Grâce à son score de 686,1 points, le tireur romand remporte la médaille d'argent des Jeux de Sydney en 2000. Le secret de son succès: la concentration. Pour gérer l’adrénaline, Michel Ansermet utilise différentes méthodes de relaxation. "J’ai aussi passé quelques mois dans des temples bouddhistes en Thaïlande pour arriver à un vrai niveau zen", raconte-t-il.
À 35 ans, tout juste après avoir remporté sa médaille d'argent, Michel Ansermet met fin à sa carrière sportive en raison de problèmes de santé. Il entame ensuite une nouvelle carrière au sein de la Fédération suisse de tir.
Aujourd’hui directeur de l'aquarium-vivarium Aquatis à Lausanne, il utilise les compétences qu'il a développées dans le tir sportif pour travailler avec certains animaux dangereux, comme les crocodiles et les dragons de Komodo. "La gestion de l'adrénaline me permet de faire des choses avec eux que d’autres personnes n’arriveraient pas à faire", affirme-t-il.
Etienne Dagon
Médaillé historique pour la natation suisse
Il y a quarante ans, le Biennois Etienne Dagon marquait l’histoire suisse en décrochant la première médaille olympique du pays en natation.

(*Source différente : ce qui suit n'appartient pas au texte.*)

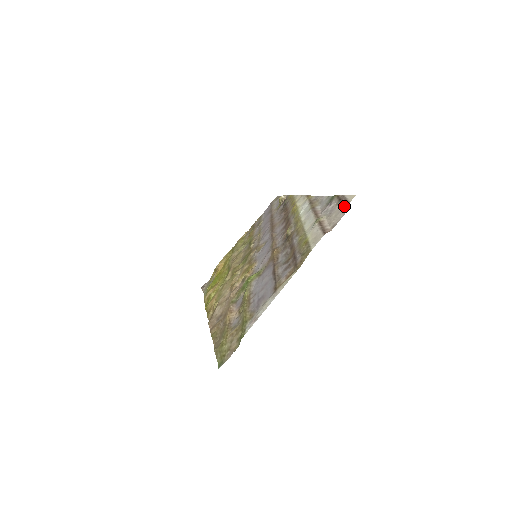
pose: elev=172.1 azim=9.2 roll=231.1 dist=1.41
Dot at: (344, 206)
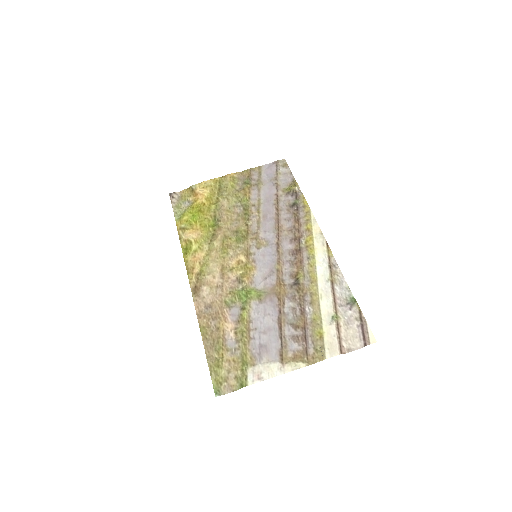
Dot at: (364, 339)
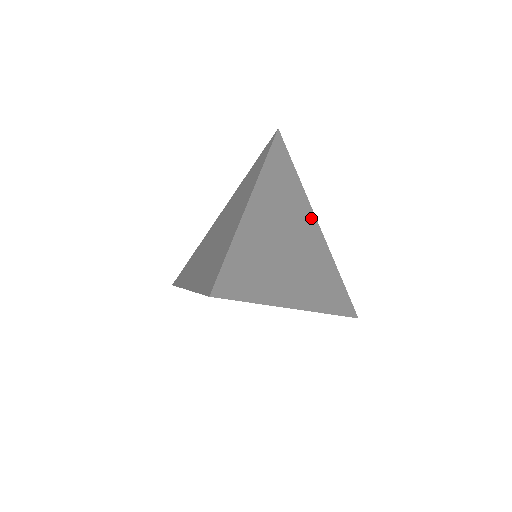
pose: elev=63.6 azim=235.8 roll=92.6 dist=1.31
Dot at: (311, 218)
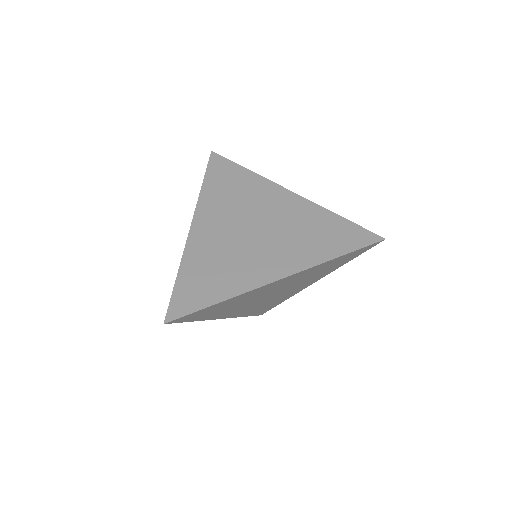
Dot at: (276, 192)
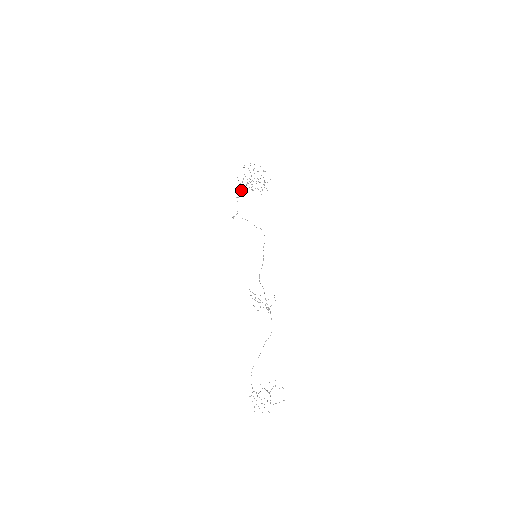
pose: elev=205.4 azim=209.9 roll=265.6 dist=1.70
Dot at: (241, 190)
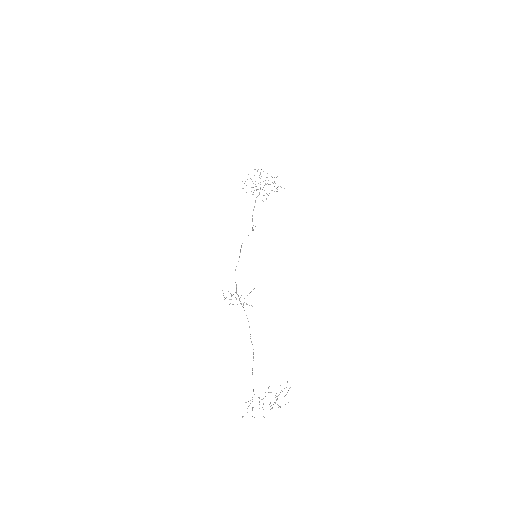
Dot at: (255, 201)
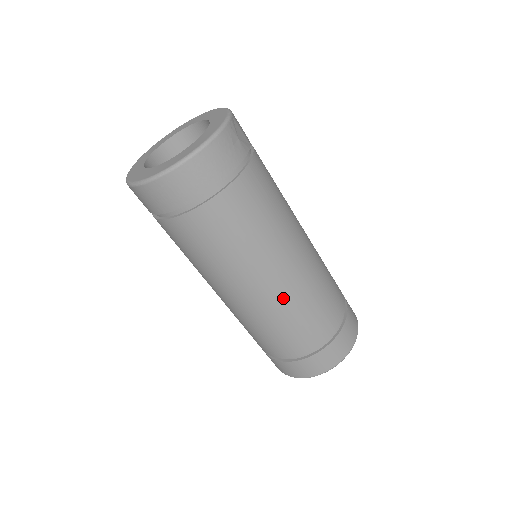
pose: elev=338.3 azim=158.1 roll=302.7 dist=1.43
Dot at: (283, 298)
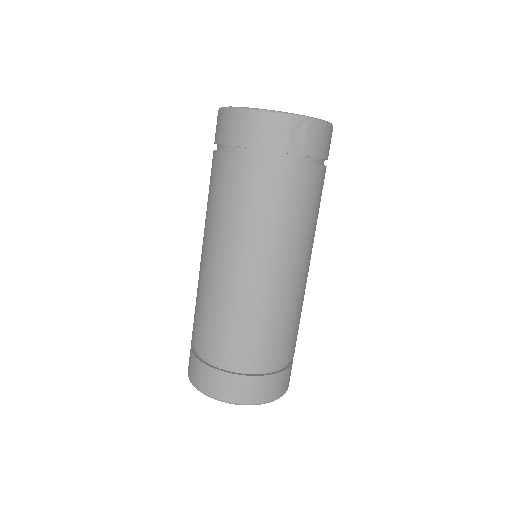
Dot at: (213, 283)
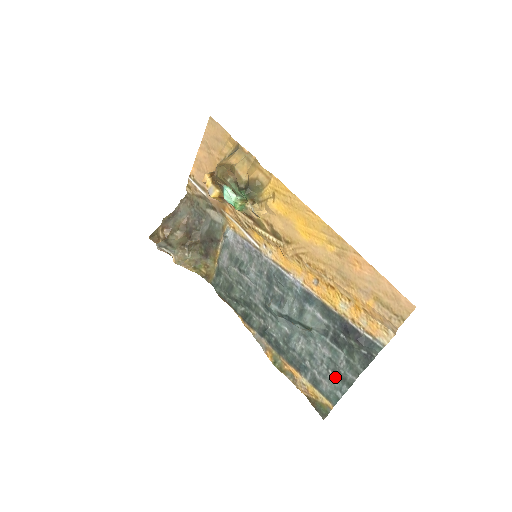
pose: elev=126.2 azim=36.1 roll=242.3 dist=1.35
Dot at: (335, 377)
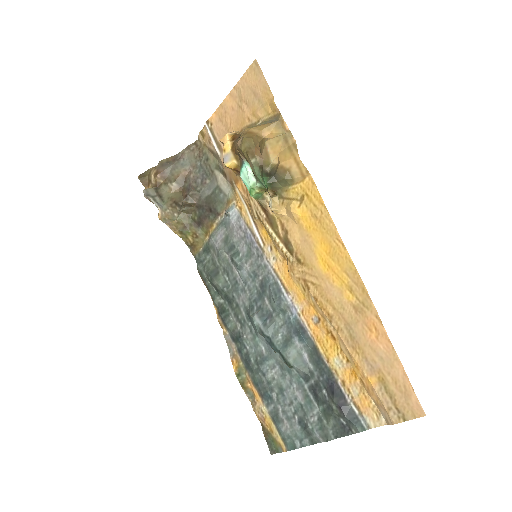
Dot at: (300, 426)
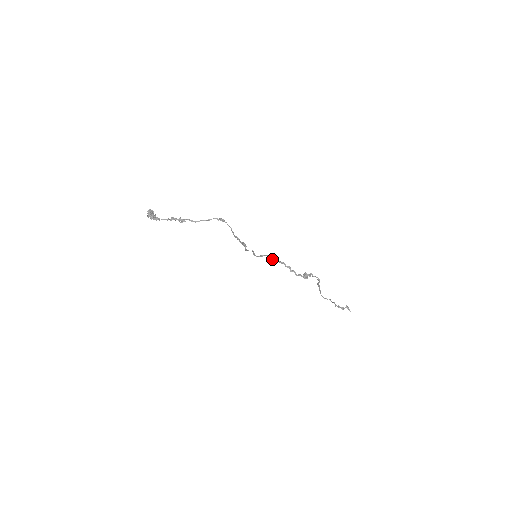
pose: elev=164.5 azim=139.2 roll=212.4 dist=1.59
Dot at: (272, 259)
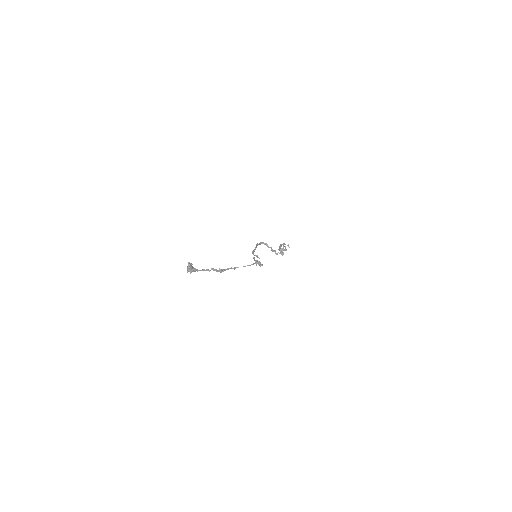
Dot at: occluded
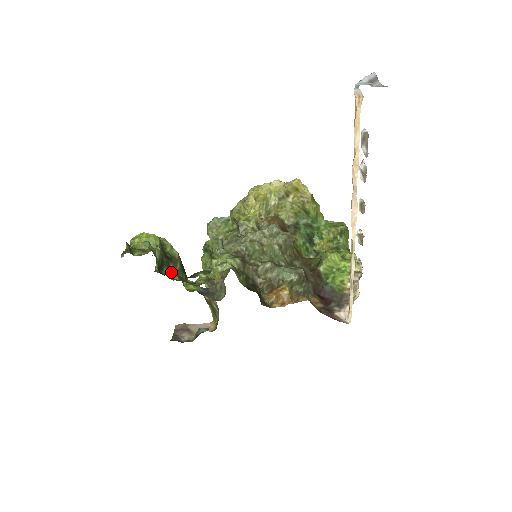
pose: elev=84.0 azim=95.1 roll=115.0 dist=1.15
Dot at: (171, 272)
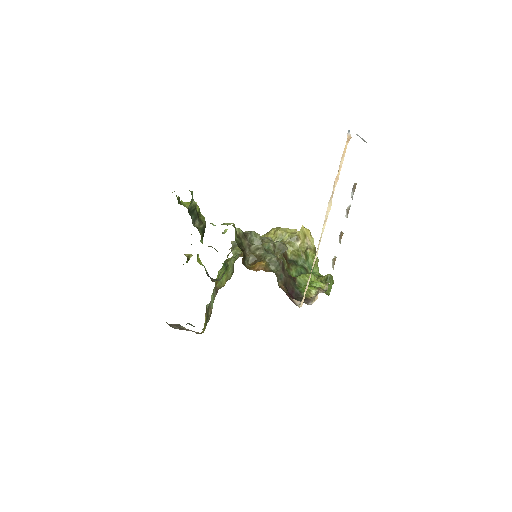
Dot at: (195, 224)
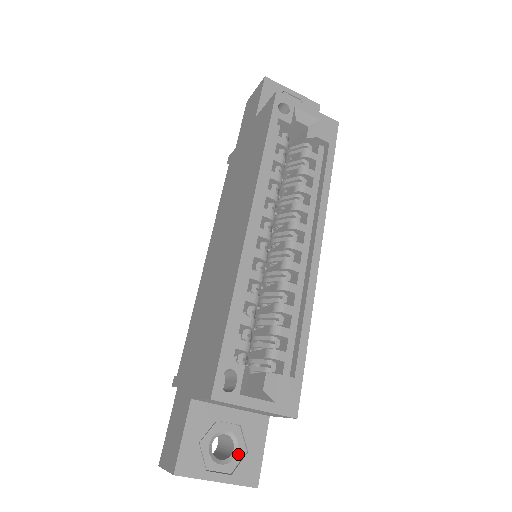
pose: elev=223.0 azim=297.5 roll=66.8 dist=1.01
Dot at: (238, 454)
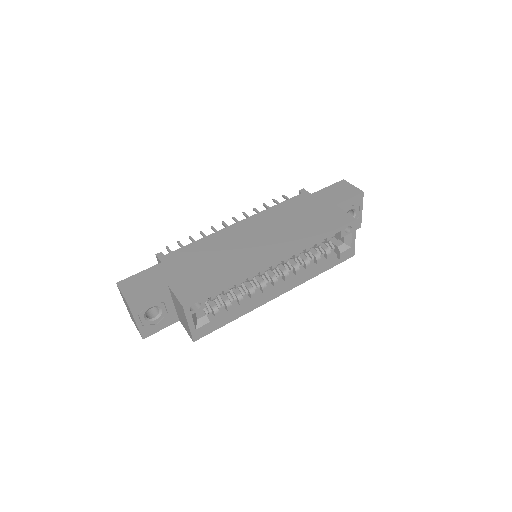
Dot at: (154, 321)
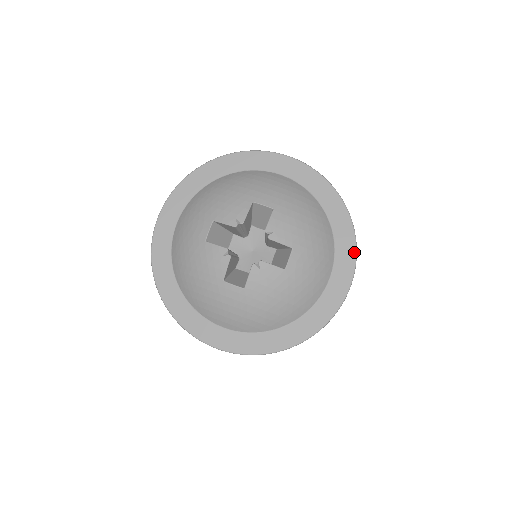
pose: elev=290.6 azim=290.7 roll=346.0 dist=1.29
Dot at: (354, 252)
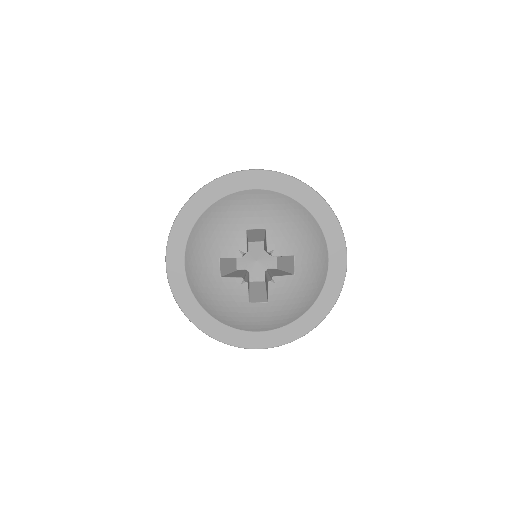
Dot at: (340, 232)
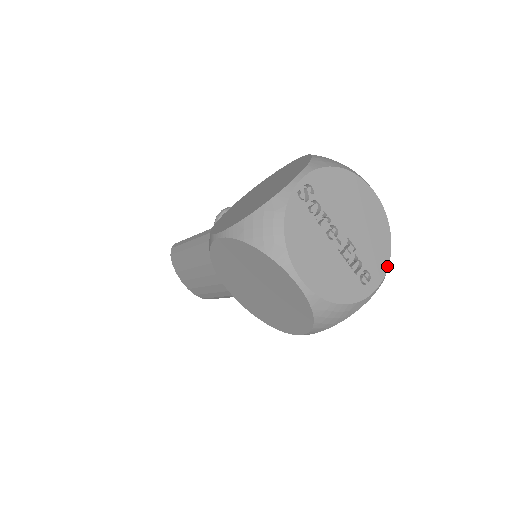
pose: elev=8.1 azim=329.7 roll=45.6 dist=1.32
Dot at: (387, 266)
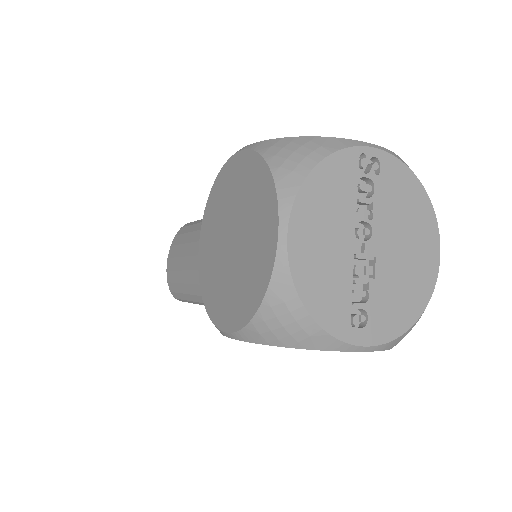
Dot at: (393, 337)
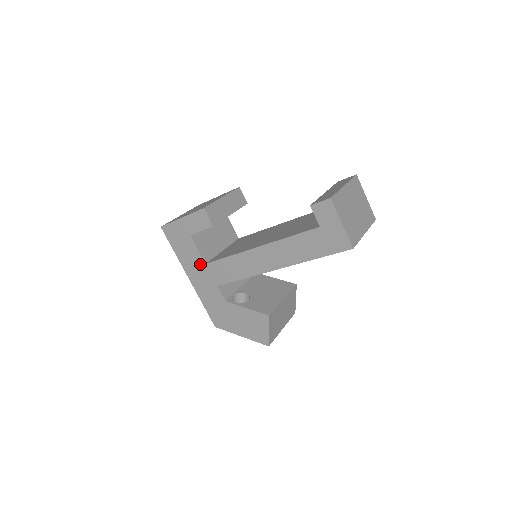
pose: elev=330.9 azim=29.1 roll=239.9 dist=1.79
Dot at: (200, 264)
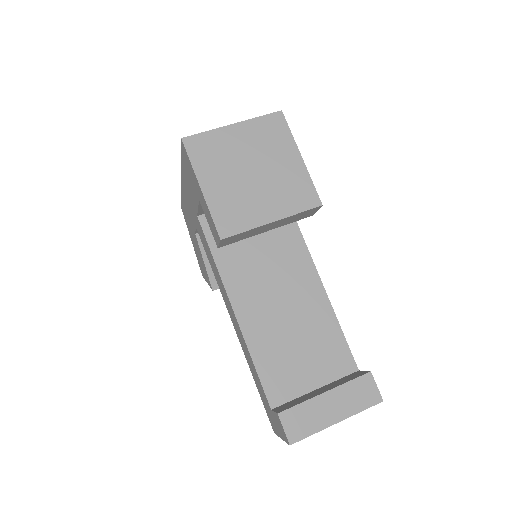
Dot at: (194, 206)
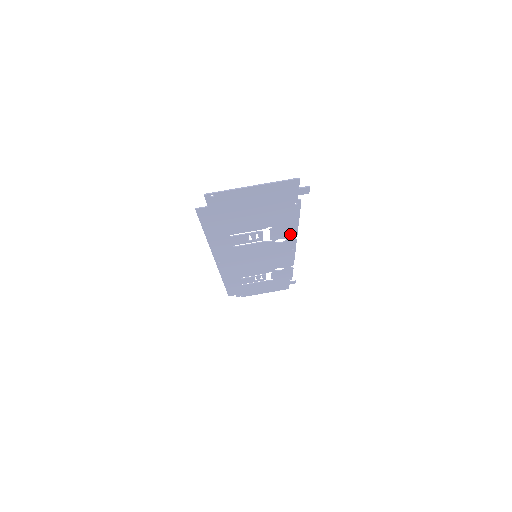
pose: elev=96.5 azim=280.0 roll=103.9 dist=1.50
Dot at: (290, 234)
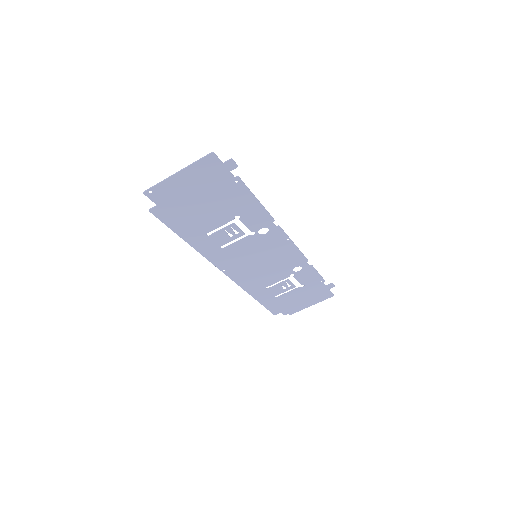
Dot at: (266, 221)
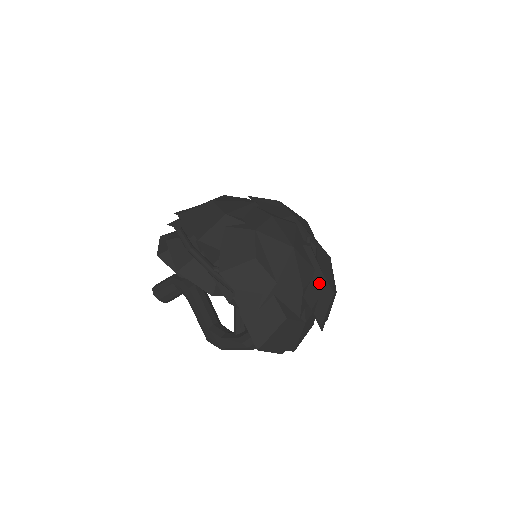
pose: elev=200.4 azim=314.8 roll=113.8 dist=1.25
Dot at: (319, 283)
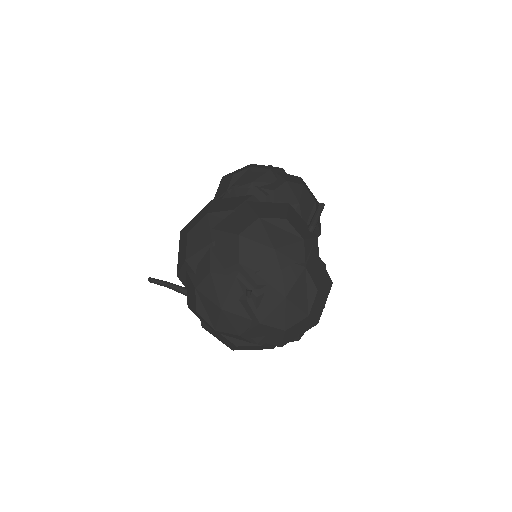
Dot at: (260, 328)
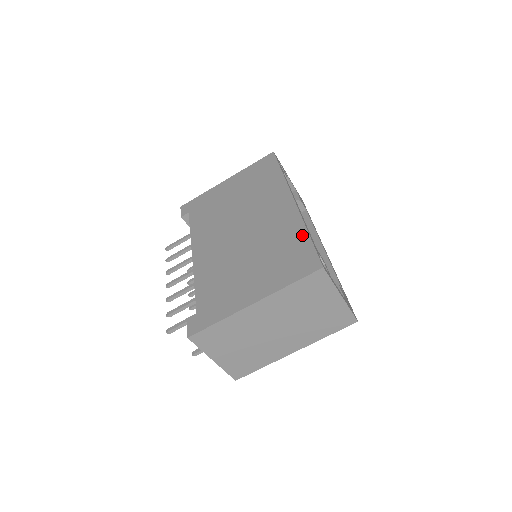
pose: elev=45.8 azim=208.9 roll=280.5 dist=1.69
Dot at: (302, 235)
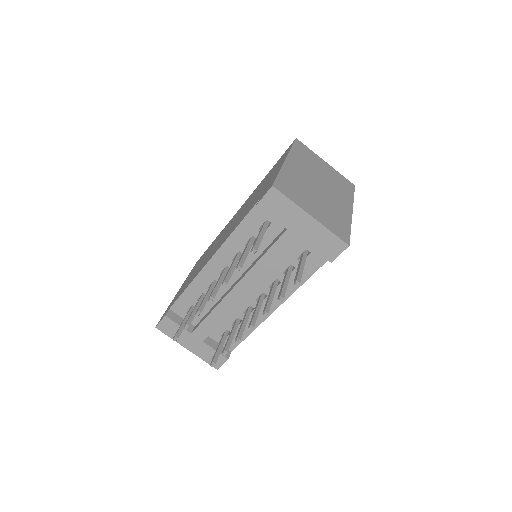
Dot at: occluded
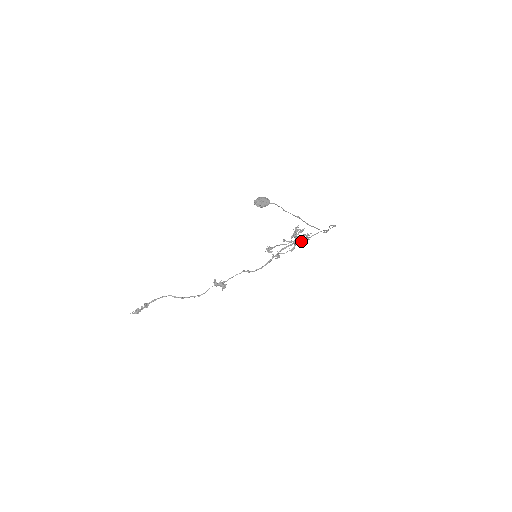
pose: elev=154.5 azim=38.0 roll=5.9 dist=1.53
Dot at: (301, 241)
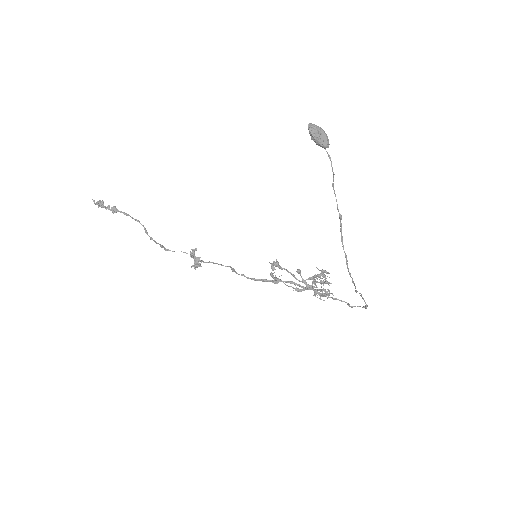
Dot at: occluded
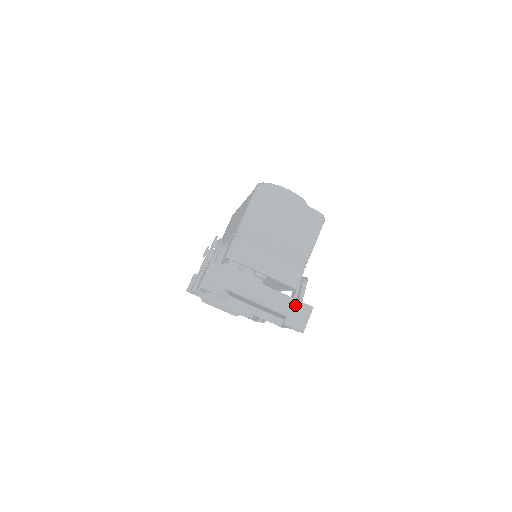
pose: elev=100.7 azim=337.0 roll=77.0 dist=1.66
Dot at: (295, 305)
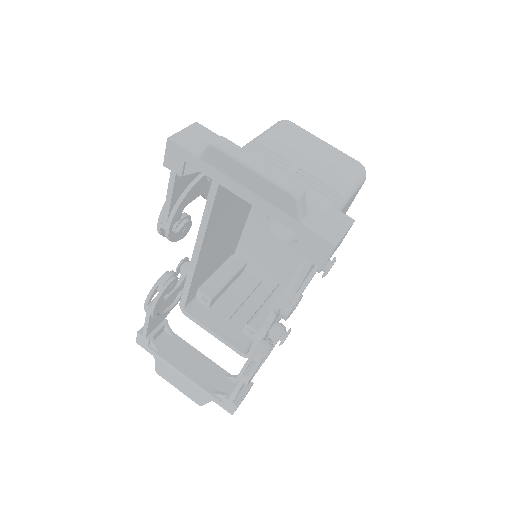
Dot at: (323, 208)
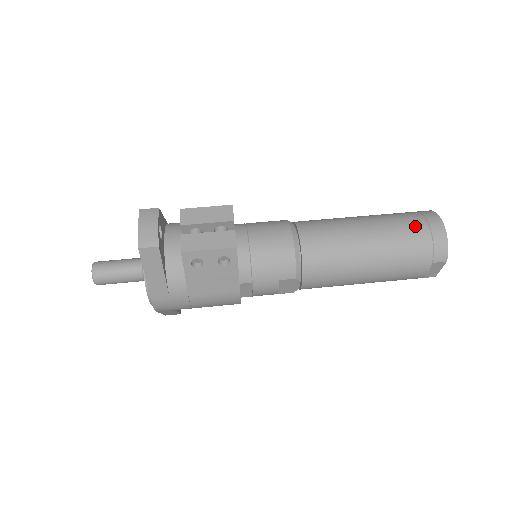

Le nageur s'est hissé sur la troisième marche du podium dans l’épreuve du 200 mètres brasse lors des Jeux olympiques de Los Angeles en 1984.
"C’était la course de ma vie", se remémore le médaillé, évoquant l’ambiance extraordinaire et la pression immense de se savoir "regardé par 2,5 milliards de personnes à travers le monde". Cette performance est restée inégalée pendant des décennies, jusqu’à ce que le Suisse Jérémy Desplanches remporte à son tour une médaille de bronze en 2021.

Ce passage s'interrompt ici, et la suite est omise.